İNTİKAM PEŞİNDE OLANLAR

Erdoğan ve AK Parti’den nefret edenler var, herkes biliyor bunu. Erdoğan hükümetinin politikalarını eleştirenler de var. Bunu da anlayabiliriz.

Ancak hazır kriz çıktı, hava puslandı, göz gözü görmüyor, fırsat bu fırsat, bir intikam yumruğu da ben atayım diyenler, ahlaken yozlaşmış müzmin muhaliflerdir.

Aynı gemide yaşamıyoruz diyerek, banka hesaplarına el konulacak yalanını uydurarak, sürekli sosyal medyada felaket senaryoları pompalayarak ne amaçlanıyor sizce?

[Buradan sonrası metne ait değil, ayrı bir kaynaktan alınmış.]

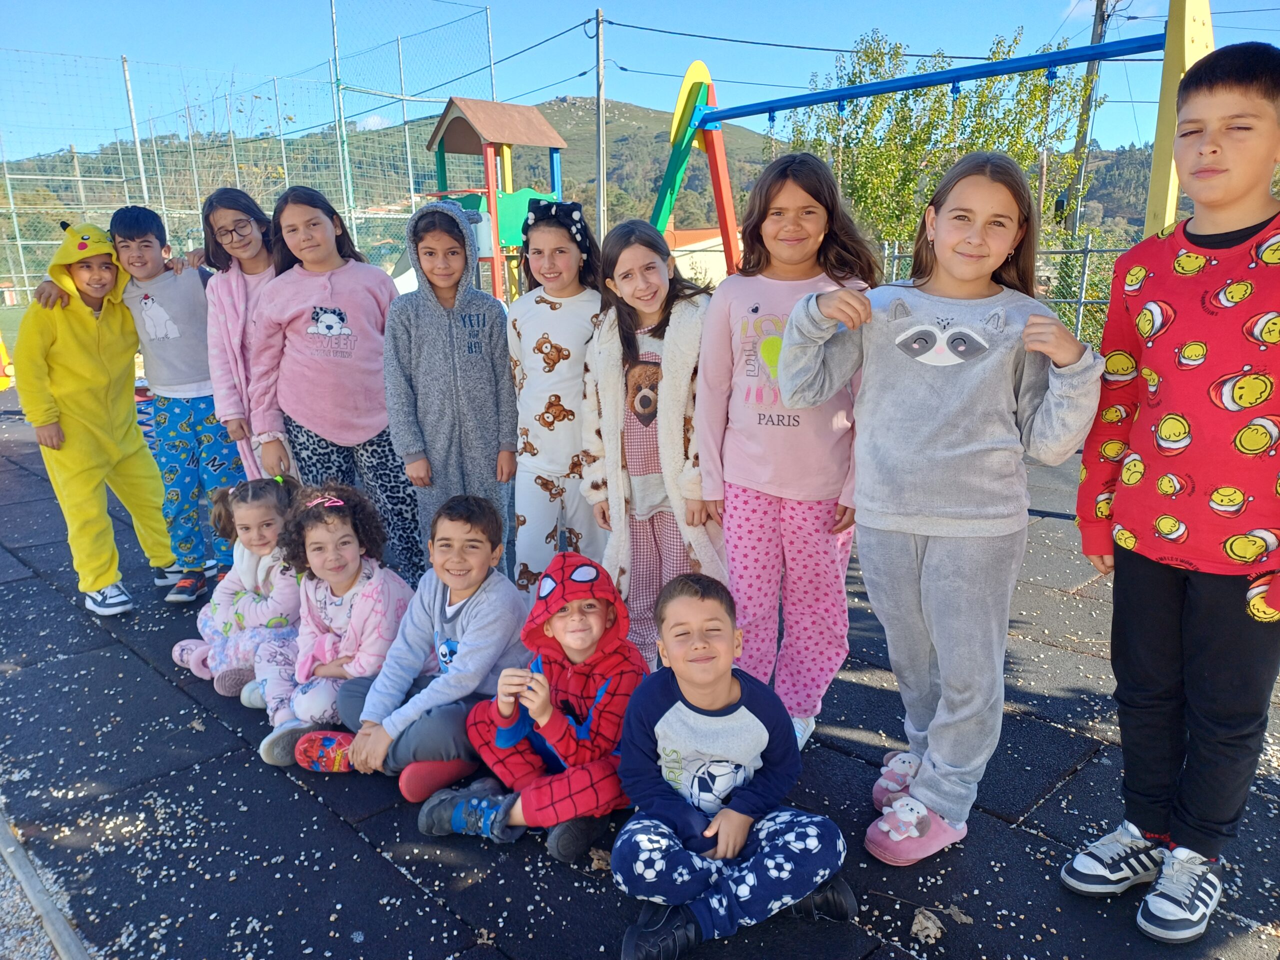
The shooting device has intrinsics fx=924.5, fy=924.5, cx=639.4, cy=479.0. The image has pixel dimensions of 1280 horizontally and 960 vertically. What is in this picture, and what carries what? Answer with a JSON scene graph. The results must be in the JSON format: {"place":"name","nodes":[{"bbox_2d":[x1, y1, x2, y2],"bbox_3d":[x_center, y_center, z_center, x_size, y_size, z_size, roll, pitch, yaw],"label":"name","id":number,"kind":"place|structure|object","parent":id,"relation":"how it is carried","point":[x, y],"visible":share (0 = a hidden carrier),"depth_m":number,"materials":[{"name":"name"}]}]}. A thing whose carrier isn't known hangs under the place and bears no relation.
{"place":"outdoors","nodes":[
{"label":"outdoors","id":0,"kind":"place"},
{"bbox_2d":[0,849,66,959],"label":"gravel strip","id":1,"kind":"structure","parent":0,"point":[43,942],"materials":[{"name":"grey gravel"}]},
{"bbox_2d":[412,96,572,299],"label":"playground tower","id":2,"kind":"structure","parent":0,"point":[454,127],"visible":0.55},
{"bbox_2d":[2,90,1175,266],"label":"hill","id":3,"kind":"structure","parent":0,"point":[571,157],"materials":[{"name":"green plant"}]},
{"bbox_2d":[0,383,1279,959],"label":"playground surface","id":4,"kind":"structure","parent":0,"point":[104,657],"materials":[{"name":"black rubber"}]},
{"bbox_2d":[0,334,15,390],"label":"yellow object","id":5,"kind":"object","parent":4,"relation":"on","point":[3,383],"visible":0.76,"depth_m":10.34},
{"bbox_2d":[0,810,91,959],"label":"wooden edging","id":6,"kind":"object","parent":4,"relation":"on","point":[59,926],"visible":0.9,"depth_m":2.25,"materials":[{"name":"grey wood"}]},
{"bbox_2d":[12,216,178,615],"bbox_3d":[-2.456,-0.301,4.162,0.548,1.704,0.618,-14,19,-42],"label":"child","id":7,"kind":"object","parent":4,"relation":"on","point":[96,372],"visible":0.94,"depth_m":4.05},
{"bbox_2d":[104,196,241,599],"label":"boy","id":8,"kind":"object","parent":4,"relation":"on","point":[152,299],"visible":0.83,"depth_m":4.13},
{"bbox_2d":[168,475,299,699],"bbox_3d":[-1.457,0.391,3.462,0.518,0.750,0.522,-14,19,-42],"label":"child","id":9,"kind":"object","parent":4,"relation":"on","point":[266,525],"visible":0.63,"depth_m":3.40},
{"bbox_2d":[197,185,284,486],"bbox_3d":[-1.645,-0.443,4.130,0.500,1.621,0.509,-14,19,-42],"label":"girl","id":10,"kind":"object","parent":4,"relation":"on","point":[229,299],"visible":0.63,"depth_m":3.98},
{"bbox_2d":[1,1,503,306],"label":"net fence","id":11,"kind":"object","parent":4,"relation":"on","point":[284,160],"visible":0.73,"depth_m":16.36,"materials":[{"name":"silver metal"}]},
{"bbox_2d":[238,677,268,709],"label":"shoe","id":12,"kind":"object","parent":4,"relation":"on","point":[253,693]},
{"bbox_2d":[253,481,410,767],"bbox_3d":[-1.007,0.466,3.087,0.532,0.838,0.505,-14,19,-42],"label":"child","id":13,"kind":"object","parent":4,"relation":"on","point":[364,576],"visible":0.77,"depth_m":3.05},
{"bbox_2d":[250,183,425,580],"bbox_3d":[-1.259,-0.329,3.935,0.595,1.717,0.608,-14,19,-42],"label":"girl","id":14,"kind":"object","parent":4,"relation":"on","point":[348,418],"visible":0.87,"depth_m":3.80},
{"bbox_2d":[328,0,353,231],"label":"metal pole","id":15,"kind":"object","parent":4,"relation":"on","point":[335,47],"visible":0.74,"depth_m":13.79,"materials":[{"name":"green metal"}]},
{"bbox_2d":[291,489,531,791],"bbox_3d":[-0.653,0.484,2.883,0.559,0.851,0.583,6,16,24],"label":"child","id":16,"kind":"object","parent":4,"relation":"on","point":[467,606],"visible":0.83,"depth_m":2.80},
{"bbox_2d":[383,195,519,590],"bbox_3d":[-0.737,-0.282,3.731,0.513,1.625,0.554,-3,14,-8],"label":"child","id":17,"kind":"object","parent":4,"relation":"on","point":[478,372],"visible":0.89,"depth_m":3.63},
{"bbox_2d":[417,548,646,858],"bbox_3d":[-0.246,0.587,2.525,0.539,0.749,0.560,6,16,23],"label":"child","id":18,"kind":"object","parent":4,"relation":"on","point":[597,627],"visible":0.93,"depth_m":2.46},
{"bbox_2d":[508,201,608,603],"bbox_3d":[-0.291,-0.220,3.553,0.515,1.554,0.506,-14,19,-42],"label":"girl","id":19,"kind":"object","parent":4,"relation":"on","point":[533,334],"visible":0.83,"depth_m":3.44},
{"bbox_2d":[588,845,612,870],"bbox_3d":[-0.096,0.971,2.386,0.086,0.038,0.086,7,16,29],"label":"dry leaf","id":20,"kind":"object","parent":4,"relation":"on","point":[600,861],"visible":0.67,"depth_m":2.38,"materials":[{"name":"brown plant"}]},
{"bbox_2d":[582,218,726,663],"bbox_3d":[0.085,-0.066,3.189,0.500,1.537,0.599,-8,16,-25],"label":"girl","id":21,"kind":"object","parent":4,"relation":"on","point":[682,324],"visible":0.85,"depth_m":3.10},
{"bbox_2d":[609,567,857,959],"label":"boy","id":22,"kind":"object","parent":4,"relation":"on","point":[722,818],"visible":1,"depth_m":2.11},
{"bbox_2d":[697,150,880,752],"bbox_3d":[0.447,-0.056,2.801,0.525,1.698,0.531,-14,19,-42],"label":"girl","id":23,"kind":"object","parent":4,"relation":"on","point":[775,305],"visible":0.86,"depth_m":2.72},
{"bbox_2d":[643,2,1208,285],"bbox_3d":[1.135,-1.317,5.325,1.946,2.950,3.962,-14,19,-42],"label":"swing frame","id":24,"kind":"object","parent":4,"relation":"on","point":[1159,189],"visible":0.58,"depth_m":5.12,"materials":[{"name":"blue metal"}]},
{"bbox_2d":[910,907,945,943],"bbox_3d":[0.666,1.025,2.146,0.086,0.042,0.093,8,17,31],"label":"dry leaf","id":25,"kind":"object","parent":4,"relation":"on","point":[926,923],"visible":0.95,"depth_m":2.14,"materials":[{"name":"brown plant"}]},
{"bbox_2d":[774,153,1103,862],"bbox_3d":[0.740,0.076,2.390,0.605,1.657,0.673,-14,19,-42],"label":"girl","id":26,"kind":"object","parent":4,"relation":"on","point":[942,399],"visible":0.98,"depth_m":2.28},
{"bbox_2d":[1066,44,1279,942],"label":"boy","id":27,"kind":"object","parent":4,"relation":"on","point":[1257,90],"visible":1,"depth_m":1.99},
{"bbox_2d":[0,0,1279,159],"label":"sky","id":28,"kind":"structure","parent":0,"point":[764,41],"materials":[{"name":"blue"}]},
{"bbox_2d":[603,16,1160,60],"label":"power line","id":29,"kind":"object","parent":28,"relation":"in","point":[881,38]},
{"bbox_2d":[663,227,728,287],"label":"building","id":30,"kind":"structure","parent":0,"point":[716,243],"depth_m":25.32,"materials":[{"name":"white paint"}]},
{"bbox_2d":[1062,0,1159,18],"label":"cloud","id":31,"kind":"structure","parent":0,"point":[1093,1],"materials":[{"name":"white"}]},
{"label":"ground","id":32,"kind":"structure","parent":0},
{"bbox_2d":[120,54,149,203],"bbox_3d":[-7.910,-4.498,14.772,0.132,4.246,0.141,-14,19,-42],"label":"fence pole","id":33,"kind":"object","parent":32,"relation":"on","point":[139,154],"visible":0.61,"depth_m":14.51,"materials":[{"name":"metal"}]},
{"bbox_2d":[594,4,606,242],"bbox_3d":[-0.740,-5.771,17.367,0.286,6.143,0.388,-14,19,-42],"label":"utility pole","id":34,"kind":"object","parent":32,"relation":"on","point":[600,100],"visible":0.82,"depth_m":17.13,"materials":[{"name":"grey concrete"}]},
{"bbox_2d":[784,25,1098,257],"bbox_3d":[5.570,-5.405,17.895,5.528,6.127,5.134,2,15,11],"label":"tree","id":35,"kind":"object","parent":32,"relation":"on","point":[981,103],"visible":0.66,"depth_m":16.93,"materials":[{"name":"green plant"}]},
{"bbox_2d":[881,237,1125,349],"bbox_3d":[4.506,-1.881,10.355,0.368,1.767,4.558,-14,19,-42],"label":"metal fence","id":36,"kind":"object","parent":32,"relation":"on","point":[1085,251],"visible":0.3,"depth_m":10.32,"materials":[{"name":"grey metal"}]},
{"bbox_2d":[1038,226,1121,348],"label":"shrub","id":37,"kind":"object","parent":32,"relation":"on","point":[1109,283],"visible":0.34,"depth_m":11.55,"materials":[{"name":"green plant"}]},
{"bbox_2d":[1061,0,1110,238],"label":"utility pole","id":38,"kind":"object","parent":32,"relation":"on","point":[1093,65],"visible":0.59,"depth_m":17.82,"materials":[{"name":"brown wood"}]}
]}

Erdoğan ve AK Parti ile hesaplaşmak isteyenler varsa, er meydanında, yani seçim meydanına çıkar hesaplaşır. Ülke ekonomisinin perişan edilmeye çalışıldığı ortamda, pusu atıp, nefretle intikam almaya çalışmak ahlaksızlıktır.

DUYGULARI VE ÖZVERİYİ İSTİMASMAR ETMEK

Herkes ülkesi için fedakarlık yapmaya hazır. Bu ülkede gidişatın düzelmesi için, iyi niyetle fikir üreten, yol gösteren, açıklama yapan, destek olmaya çalışanlar var. Onları dışlamamak, en küçük eleştirisini ihanet gibi göstermemek lazım.

Hükümet iyi niyetle yapılmış bu açıklamalara kulak tıkayıp, dışlamak yerine, söylediği söze bakıp ona göre davranmalı.

Evet bir mücadelede duygulara hitap etmek, halkı bir araya getirmek için milli duyguları kullanmak olabilir. Ancak bu ekonomik savaşı siyaset üstü tutup, milli mücadelede olduğu gibi, hiçbir ideolojik ve fikri ayrım yapmadan toplumun her katmanını kucaklamak da icap eder.

Hükümetin özellikle siyasal iletişimi çok dikkatli ve güçlü yönetmesi gerekir. Ekonomik savaşın önemli kısmı psikolojiktir. Psikoloji de iletişimden etkilenir. Artık devletin tüm iletişimini tek elden yönetmek için, Cumhurbaşkanlığı İletişim Başkanlığı kurulduğuna göre, iletişim politikası belirlemek, yönetmek ve uygulamak da buraya düşer.

Bazı zamanlar vardır, söyleyecek sözü yutkunup ertelemek, küskünlüğü, kızgınlığı ötelemek ve ülke için var gücüyle çalışmak gerekir. Böyle bir zamandan geçiyoruz.

Bu hem ülkeyi yönetenler için, hem de bu ülkede yaşayan herkes için geçerli bir kural.